WORK ITEM: The reply to the records below should contain exactly the lines from the line with "- **UI/UX Design**" through the line with "## 4. Evaluation & Conclusion", and nothing besides.

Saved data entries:
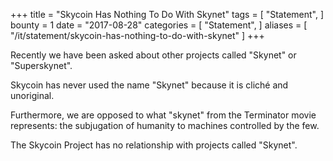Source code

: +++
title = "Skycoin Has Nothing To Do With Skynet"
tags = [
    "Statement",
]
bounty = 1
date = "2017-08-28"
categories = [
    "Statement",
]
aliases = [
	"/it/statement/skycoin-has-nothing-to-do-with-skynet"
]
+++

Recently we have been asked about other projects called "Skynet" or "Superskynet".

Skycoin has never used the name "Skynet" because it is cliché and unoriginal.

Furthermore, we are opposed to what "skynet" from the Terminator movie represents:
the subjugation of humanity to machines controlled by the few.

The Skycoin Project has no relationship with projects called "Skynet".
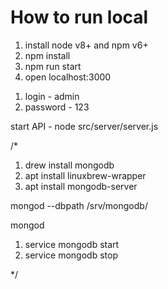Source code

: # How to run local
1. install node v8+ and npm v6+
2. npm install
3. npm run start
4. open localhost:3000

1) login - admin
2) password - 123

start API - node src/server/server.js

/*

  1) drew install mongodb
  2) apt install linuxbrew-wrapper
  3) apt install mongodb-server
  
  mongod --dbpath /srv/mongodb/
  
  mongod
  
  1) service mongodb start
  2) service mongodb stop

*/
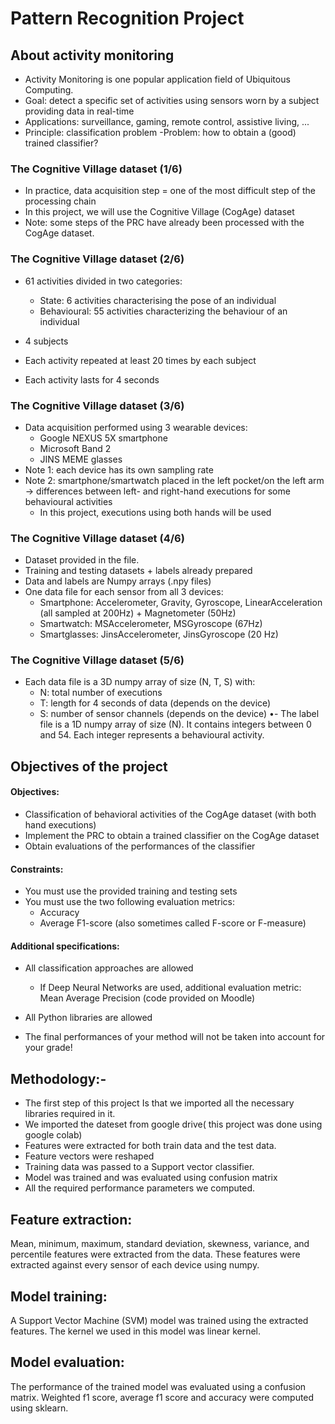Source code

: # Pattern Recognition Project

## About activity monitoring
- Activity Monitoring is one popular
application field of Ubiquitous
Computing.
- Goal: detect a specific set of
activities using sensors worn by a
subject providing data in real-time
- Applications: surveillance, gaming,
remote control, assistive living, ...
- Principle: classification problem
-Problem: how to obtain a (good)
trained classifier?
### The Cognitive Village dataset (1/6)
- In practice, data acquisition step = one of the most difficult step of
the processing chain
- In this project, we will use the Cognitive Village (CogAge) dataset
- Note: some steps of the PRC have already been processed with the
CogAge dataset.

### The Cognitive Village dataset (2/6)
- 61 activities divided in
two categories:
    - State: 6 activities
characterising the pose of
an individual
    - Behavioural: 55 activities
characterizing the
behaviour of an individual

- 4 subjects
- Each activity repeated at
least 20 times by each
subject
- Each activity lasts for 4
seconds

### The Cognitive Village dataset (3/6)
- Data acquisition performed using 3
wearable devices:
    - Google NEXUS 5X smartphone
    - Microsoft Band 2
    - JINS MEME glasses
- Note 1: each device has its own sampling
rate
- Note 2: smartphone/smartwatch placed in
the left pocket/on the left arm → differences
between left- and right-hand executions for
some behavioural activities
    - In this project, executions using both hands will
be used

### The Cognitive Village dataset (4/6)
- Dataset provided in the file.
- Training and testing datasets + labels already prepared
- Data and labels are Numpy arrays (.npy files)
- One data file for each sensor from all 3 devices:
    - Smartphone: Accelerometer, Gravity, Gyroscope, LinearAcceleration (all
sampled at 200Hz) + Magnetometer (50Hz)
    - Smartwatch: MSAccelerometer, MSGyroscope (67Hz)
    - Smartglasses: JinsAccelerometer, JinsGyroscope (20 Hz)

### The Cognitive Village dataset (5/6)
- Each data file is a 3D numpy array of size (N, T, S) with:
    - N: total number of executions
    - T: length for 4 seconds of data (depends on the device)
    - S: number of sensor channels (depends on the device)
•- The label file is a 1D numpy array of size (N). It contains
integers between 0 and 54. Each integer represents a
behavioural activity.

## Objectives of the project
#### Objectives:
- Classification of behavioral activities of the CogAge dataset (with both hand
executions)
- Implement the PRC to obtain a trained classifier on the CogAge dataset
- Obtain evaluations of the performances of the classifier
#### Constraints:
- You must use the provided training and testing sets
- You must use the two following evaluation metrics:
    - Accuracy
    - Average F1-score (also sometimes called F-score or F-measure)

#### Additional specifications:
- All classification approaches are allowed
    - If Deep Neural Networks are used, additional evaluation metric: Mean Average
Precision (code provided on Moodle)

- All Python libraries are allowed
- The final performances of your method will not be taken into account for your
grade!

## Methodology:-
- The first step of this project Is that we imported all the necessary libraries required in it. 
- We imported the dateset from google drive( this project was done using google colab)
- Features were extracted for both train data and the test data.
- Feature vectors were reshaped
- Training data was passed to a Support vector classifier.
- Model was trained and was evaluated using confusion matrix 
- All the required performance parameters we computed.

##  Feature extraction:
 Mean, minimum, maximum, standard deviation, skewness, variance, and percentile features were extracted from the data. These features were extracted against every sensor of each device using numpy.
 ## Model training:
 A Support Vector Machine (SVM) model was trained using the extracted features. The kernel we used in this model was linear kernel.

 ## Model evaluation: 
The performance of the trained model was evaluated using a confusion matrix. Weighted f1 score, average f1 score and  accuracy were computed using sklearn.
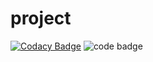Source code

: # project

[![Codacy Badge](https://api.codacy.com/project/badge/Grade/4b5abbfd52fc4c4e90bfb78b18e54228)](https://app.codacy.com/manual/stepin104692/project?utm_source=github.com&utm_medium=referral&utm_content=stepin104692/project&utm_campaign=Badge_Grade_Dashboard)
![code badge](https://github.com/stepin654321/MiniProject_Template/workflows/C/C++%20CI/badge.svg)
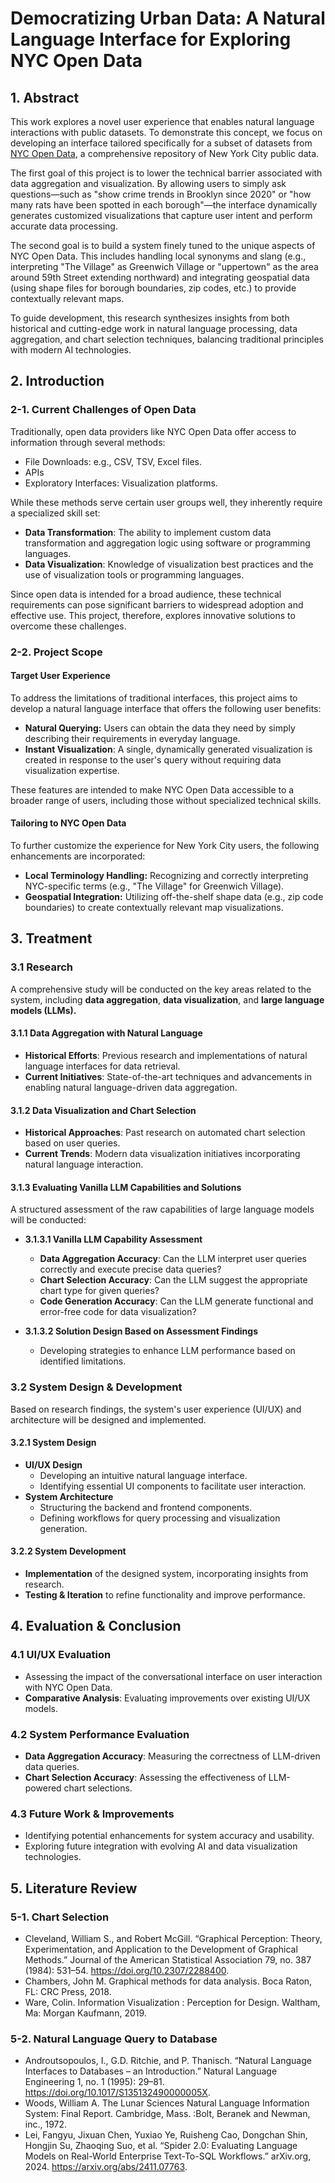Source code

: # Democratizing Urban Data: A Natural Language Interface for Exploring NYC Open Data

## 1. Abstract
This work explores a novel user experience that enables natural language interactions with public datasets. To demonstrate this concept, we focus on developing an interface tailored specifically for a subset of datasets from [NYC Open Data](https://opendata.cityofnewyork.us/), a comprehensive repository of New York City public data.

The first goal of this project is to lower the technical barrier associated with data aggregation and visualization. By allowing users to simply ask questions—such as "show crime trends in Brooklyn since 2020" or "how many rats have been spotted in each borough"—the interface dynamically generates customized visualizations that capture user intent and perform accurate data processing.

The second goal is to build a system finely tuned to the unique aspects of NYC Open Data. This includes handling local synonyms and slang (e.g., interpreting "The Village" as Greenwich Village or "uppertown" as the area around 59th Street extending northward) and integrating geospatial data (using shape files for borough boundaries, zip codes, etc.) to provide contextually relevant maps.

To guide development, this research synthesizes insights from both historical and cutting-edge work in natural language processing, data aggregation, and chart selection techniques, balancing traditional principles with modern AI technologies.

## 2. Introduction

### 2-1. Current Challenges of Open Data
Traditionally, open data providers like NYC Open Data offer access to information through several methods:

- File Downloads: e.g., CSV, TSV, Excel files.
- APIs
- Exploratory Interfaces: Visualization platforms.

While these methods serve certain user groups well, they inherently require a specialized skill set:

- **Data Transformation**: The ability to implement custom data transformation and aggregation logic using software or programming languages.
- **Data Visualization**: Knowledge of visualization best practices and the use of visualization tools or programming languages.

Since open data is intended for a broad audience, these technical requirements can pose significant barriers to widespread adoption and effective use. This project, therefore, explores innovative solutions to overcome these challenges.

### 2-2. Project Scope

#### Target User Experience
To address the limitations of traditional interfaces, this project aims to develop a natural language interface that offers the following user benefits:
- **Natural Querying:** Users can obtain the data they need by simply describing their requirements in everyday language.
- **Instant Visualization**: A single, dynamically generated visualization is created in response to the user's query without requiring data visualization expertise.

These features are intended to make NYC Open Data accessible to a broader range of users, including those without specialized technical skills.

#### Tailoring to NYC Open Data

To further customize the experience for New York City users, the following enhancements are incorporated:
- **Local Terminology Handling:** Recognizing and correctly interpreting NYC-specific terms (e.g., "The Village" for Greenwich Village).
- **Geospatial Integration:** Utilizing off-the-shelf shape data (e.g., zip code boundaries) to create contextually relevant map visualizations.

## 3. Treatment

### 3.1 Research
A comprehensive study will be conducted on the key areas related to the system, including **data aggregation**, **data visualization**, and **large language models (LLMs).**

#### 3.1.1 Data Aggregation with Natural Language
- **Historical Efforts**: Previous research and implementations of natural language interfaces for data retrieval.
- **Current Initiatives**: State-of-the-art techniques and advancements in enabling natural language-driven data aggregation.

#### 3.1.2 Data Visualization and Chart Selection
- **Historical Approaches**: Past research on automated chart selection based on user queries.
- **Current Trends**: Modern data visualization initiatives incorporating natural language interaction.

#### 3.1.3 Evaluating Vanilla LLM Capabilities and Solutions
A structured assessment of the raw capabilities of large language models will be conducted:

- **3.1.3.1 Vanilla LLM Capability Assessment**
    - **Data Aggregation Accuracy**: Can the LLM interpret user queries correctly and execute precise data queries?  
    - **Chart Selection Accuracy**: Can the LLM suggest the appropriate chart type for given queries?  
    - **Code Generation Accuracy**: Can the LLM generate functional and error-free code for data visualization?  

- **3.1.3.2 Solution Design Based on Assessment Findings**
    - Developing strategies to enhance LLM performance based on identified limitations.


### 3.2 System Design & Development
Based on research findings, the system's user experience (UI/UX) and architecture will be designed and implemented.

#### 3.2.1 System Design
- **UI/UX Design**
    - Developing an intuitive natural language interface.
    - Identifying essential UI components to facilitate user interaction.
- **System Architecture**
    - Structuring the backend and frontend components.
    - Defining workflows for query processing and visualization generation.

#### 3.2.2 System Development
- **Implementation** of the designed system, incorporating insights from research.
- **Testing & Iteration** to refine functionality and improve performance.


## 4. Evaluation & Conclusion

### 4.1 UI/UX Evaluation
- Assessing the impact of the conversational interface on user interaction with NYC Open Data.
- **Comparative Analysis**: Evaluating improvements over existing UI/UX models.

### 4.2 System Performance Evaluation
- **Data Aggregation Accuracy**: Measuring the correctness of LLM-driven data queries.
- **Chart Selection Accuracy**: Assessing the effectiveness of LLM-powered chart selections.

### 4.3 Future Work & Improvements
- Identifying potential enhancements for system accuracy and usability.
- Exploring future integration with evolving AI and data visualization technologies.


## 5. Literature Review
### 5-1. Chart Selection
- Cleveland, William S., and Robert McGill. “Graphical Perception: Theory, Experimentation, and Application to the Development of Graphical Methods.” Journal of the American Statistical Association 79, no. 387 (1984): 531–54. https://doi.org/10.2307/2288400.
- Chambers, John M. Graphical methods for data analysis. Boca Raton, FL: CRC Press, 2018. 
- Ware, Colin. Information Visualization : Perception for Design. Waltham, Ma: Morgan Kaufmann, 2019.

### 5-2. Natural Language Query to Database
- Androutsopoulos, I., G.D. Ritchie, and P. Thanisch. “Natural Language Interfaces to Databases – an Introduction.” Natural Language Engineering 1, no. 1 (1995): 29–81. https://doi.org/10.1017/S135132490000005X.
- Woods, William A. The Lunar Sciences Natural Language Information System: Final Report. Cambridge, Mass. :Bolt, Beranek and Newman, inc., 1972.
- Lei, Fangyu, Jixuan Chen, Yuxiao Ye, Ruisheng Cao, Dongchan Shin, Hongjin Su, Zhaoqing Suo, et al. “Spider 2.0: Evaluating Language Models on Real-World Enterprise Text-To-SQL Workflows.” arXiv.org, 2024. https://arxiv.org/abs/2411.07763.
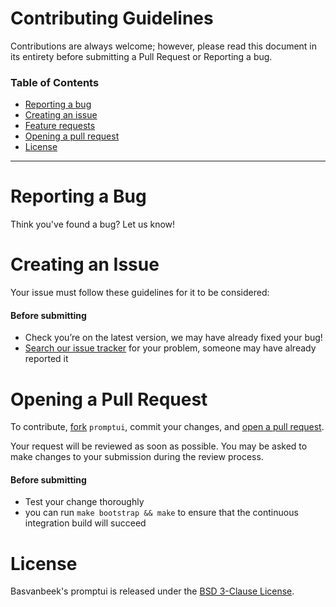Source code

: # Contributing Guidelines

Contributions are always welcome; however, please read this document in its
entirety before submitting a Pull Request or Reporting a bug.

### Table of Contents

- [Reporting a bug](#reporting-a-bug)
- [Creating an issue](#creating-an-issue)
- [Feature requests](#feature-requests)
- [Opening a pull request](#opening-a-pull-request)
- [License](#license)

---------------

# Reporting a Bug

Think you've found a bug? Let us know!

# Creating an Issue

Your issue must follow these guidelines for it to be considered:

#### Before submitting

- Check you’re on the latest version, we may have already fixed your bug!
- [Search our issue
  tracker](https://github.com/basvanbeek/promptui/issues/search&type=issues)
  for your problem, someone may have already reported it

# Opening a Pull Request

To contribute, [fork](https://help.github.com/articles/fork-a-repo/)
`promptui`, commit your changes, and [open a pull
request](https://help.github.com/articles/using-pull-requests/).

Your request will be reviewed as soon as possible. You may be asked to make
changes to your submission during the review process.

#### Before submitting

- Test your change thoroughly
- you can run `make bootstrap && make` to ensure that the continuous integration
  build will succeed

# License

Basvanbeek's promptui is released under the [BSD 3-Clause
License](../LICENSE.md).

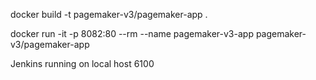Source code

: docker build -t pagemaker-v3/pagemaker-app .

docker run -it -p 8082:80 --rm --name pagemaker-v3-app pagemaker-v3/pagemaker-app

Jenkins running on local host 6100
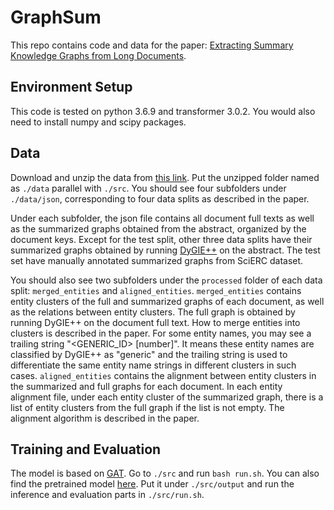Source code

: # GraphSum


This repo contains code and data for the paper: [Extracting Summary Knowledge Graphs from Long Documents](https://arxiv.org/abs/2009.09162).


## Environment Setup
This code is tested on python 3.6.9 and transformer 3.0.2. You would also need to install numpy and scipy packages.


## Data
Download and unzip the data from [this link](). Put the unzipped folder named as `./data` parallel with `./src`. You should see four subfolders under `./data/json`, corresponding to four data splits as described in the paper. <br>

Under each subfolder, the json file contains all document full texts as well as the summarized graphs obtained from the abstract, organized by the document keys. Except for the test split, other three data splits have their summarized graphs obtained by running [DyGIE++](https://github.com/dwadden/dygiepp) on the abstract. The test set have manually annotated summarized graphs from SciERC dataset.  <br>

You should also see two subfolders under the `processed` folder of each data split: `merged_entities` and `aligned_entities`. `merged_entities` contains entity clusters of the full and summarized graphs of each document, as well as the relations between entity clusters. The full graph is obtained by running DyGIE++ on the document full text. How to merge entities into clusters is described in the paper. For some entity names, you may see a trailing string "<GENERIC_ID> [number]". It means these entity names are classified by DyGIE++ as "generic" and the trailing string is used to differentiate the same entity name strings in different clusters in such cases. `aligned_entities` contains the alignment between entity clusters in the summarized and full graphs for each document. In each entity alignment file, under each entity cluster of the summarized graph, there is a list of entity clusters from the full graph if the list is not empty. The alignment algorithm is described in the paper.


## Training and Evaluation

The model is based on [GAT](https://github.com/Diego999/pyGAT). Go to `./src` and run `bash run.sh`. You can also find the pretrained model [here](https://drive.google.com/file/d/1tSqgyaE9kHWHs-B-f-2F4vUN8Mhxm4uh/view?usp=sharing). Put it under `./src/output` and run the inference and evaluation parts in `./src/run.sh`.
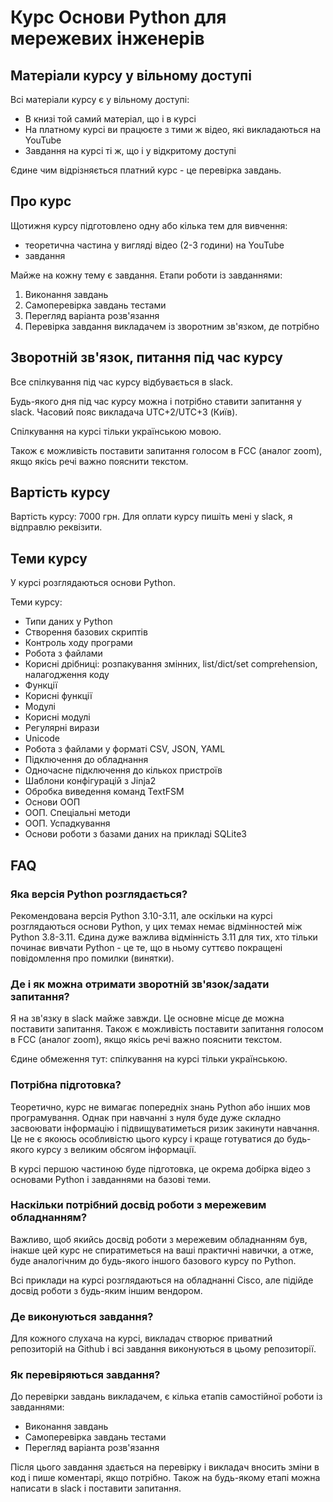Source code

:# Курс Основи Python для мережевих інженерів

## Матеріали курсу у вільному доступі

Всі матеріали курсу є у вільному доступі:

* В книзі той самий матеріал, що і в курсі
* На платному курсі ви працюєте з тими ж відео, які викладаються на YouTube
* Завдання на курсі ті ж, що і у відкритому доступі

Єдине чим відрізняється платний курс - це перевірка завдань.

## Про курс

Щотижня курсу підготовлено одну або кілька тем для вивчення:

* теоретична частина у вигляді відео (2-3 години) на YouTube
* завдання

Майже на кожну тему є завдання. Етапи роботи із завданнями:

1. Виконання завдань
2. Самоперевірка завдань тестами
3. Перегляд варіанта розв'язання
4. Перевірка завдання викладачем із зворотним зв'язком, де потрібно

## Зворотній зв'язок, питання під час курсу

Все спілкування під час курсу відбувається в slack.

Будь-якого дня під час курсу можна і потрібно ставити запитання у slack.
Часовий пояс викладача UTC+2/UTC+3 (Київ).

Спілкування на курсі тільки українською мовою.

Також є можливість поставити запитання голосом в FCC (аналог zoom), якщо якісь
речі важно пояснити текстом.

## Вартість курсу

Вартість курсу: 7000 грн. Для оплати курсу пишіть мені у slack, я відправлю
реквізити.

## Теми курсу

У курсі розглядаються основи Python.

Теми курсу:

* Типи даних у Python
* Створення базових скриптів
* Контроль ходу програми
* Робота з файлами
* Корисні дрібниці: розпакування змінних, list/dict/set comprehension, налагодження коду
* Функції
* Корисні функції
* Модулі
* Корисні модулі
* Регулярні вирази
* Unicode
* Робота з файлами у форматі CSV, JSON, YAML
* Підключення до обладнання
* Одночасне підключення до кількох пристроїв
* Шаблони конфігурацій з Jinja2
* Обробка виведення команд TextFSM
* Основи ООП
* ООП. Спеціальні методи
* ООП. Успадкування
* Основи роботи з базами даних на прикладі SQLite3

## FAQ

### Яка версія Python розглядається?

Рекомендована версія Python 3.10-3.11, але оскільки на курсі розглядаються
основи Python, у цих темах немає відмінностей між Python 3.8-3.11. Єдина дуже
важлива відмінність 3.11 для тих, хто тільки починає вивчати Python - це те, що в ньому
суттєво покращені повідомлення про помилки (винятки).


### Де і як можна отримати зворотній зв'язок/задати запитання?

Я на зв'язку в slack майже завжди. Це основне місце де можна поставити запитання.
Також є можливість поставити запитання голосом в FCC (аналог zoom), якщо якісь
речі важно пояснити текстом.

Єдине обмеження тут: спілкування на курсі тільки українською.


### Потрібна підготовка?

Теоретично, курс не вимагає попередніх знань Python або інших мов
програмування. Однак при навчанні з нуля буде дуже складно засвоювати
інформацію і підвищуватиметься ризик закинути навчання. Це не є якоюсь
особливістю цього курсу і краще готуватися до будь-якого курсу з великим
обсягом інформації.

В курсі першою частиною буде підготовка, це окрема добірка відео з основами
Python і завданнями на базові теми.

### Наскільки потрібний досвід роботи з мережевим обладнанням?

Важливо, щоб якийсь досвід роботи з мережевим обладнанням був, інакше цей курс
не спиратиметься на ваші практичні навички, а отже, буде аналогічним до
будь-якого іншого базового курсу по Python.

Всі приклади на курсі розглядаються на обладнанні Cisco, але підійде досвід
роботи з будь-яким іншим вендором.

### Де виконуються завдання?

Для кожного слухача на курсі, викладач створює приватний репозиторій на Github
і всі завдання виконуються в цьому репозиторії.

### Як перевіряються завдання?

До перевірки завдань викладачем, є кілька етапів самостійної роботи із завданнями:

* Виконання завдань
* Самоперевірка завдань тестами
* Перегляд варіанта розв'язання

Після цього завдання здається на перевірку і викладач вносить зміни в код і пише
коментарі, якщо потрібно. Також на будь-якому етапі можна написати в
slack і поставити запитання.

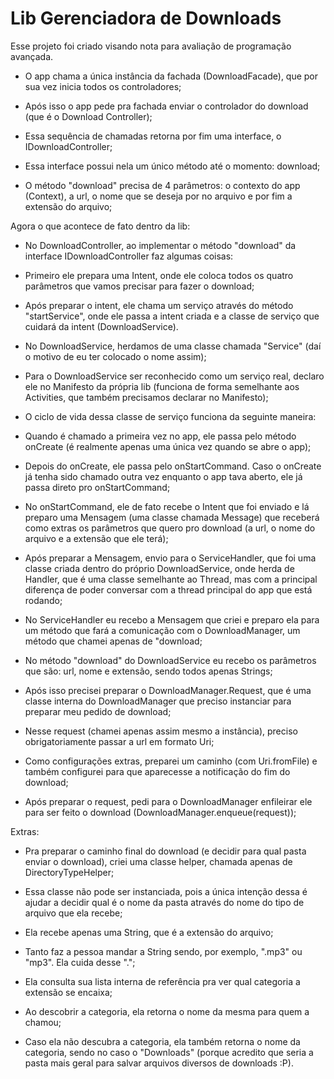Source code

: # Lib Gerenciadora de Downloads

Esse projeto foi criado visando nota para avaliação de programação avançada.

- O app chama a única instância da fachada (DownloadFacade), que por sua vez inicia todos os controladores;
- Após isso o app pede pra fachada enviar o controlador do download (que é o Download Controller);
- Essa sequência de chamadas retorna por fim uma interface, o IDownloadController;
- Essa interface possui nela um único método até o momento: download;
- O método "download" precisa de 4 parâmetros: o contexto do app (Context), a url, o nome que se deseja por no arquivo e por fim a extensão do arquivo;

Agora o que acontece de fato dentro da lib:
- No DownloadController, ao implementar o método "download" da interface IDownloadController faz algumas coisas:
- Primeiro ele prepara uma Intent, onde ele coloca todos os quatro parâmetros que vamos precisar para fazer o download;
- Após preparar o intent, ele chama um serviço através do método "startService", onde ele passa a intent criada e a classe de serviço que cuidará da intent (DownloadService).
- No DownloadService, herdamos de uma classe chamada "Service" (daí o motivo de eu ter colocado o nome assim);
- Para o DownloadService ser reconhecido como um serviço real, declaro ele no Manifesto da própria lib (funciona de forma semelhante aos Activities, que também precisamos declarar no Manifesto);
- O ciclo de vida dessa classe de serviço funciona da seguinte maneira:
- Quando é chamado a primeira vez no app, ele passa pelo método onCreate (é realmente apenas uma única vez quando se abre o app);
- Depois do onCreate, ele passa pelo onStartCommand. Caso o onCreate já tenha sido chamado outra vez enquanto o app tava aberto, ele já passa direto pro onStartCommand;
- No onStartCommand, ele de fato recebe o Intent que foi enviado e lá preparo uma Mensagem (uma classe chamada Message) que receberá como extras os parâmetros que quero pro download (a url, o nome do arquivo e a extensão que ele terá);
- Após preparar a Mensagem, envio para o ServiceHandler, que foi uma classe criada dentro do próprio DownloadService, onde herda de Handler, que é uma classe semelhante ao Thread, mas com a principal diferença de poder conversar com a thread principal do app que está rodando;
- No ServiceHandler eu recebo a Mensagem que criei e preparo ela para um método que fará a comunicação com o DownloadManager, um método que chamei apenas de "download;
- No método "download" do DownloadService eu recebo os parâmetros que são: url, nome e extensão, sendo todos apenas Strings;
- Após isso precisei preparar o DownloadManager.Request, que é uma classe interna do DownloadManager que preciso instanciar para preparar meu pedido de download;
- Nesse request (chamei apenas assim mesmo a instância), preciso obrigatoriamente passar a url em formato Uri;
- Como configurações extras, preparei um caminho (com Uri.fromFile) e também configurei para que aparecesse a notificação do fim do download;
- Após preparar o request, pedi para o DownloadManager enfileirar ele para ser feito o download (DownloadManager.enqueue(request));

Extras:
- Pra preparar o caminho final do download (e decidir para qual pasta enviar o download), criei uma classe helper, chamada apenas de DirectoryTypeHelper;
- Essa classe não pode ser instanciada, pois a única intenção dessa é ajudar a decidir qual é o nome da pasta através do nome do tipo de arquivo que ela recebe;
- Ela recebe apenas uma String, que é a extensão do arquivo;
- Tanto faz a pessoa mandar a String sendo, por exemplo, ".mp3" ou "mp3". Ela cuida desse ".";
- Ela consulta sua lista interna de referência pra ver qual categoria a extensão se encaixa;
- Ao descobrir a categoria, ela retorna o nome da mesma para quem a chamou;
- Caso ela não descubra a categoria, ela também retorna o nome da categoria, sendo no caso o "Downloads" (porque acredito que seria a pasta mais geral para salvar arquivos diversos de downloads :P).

EXERCISE RESPONSE:
- **UI/UX Design**
    - Developing an intuitive natural language interface.
    - Identifying essential UI components to facilitate user interaction.
- **System Architecture**
    - Structuring the backend and frontend components.
    - Defining workflows for query processing and visualization generation.

#### 3.2.2 System Development
- **Implementation** of the designed system, incorporating insights from research.
- **Testing & Iteration** to refine functionality and improve performance.


## 4. Evaluation & Conclusion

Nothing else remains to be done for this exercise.